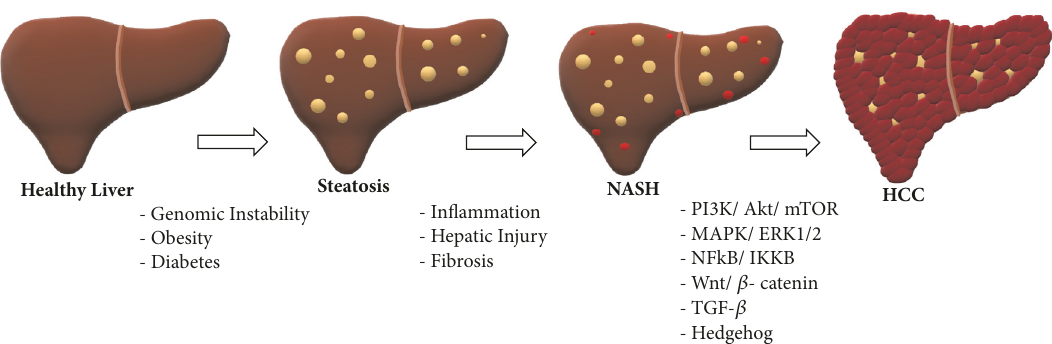
Figure 1: Development of NASH and HCC from healthy liver.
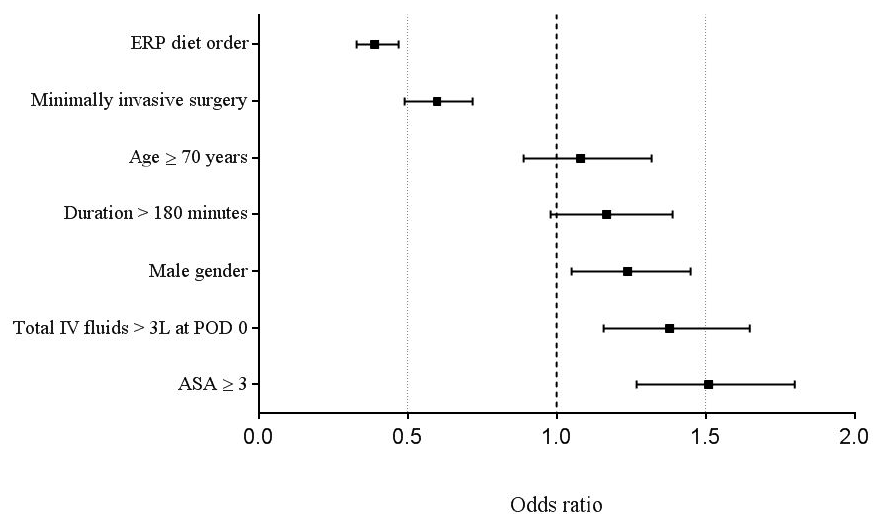
Figure 2. Multivariable analysis. Multivariable analysis of univariate demographic and surgical items ( p < 0.05) associated with POI. An Odds ratio of >1 indicates increased risk of POI. ASA—American Society of Anaesthesiologists, ERP—enhanced recovery pathway, IV—intravenous, POI—postoperative ileus. Odds ratio, 95% Confidence Interval.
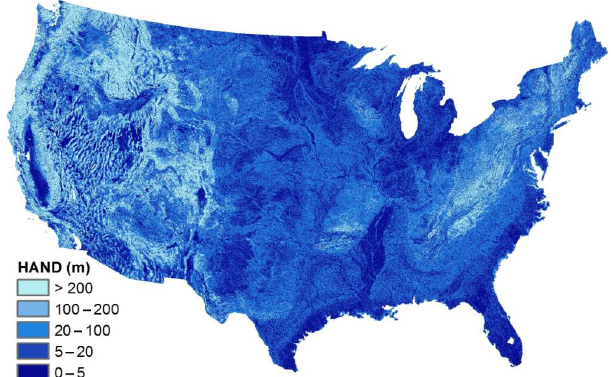
Figure 11. The HAND map of the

--------------------------------

PROMPT:
With pictures omitted, copy exactly the lines from the one containing "Figure 2. Multivariable" through the final line of the listing, both included.

TASK RESULT:
Figure 2. Multivariable analysis. Multivariable analysis of univariate demographic and surgical items ( p < 0.05) associated with POI. An Odds ratio of >1 indicates increased risk of POI. ASA—American Society of Anaesthesiologists, ERP—enhanced recovery pathway, IV—intravenous, POI—postoperative ileus. Odds ratio, 95% Confidence Interval.
Figure 11. The HAND map of the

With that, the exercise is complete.